→ What to produce
An exact reproduction of the entries is needed. Keep all pictures out of it.

____ Data shown

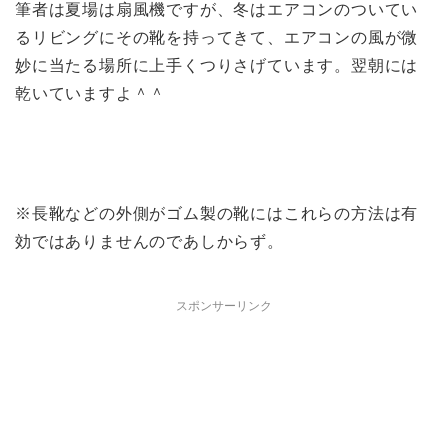
筆者は夏場は扇風機ですが、冬はエアコンのついてい
るリビングにその靴を持ってきて、エアコンの風が微
妙に当たる場所に上手くつりさげています。翌朝には
乾いていますよ＾＾
※長靴などの外側がゴム製の靴にはこれらの方法は有
効ではありませんのであしからず。
スポンサーリンク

________

→ Your solution
筆者は夏場は扇風機ですが、冬はエアコンのついてい
るリビングにその靴を持ってきて、エアコンの風が微
妙に当たる場所に上手くつりさげています。翌朝には
乾いていますよ＾＾
※長靴などの外側がゴム製の靴にはこれらの方法は有
効ではありませんのであしからず。
スポンサーリンク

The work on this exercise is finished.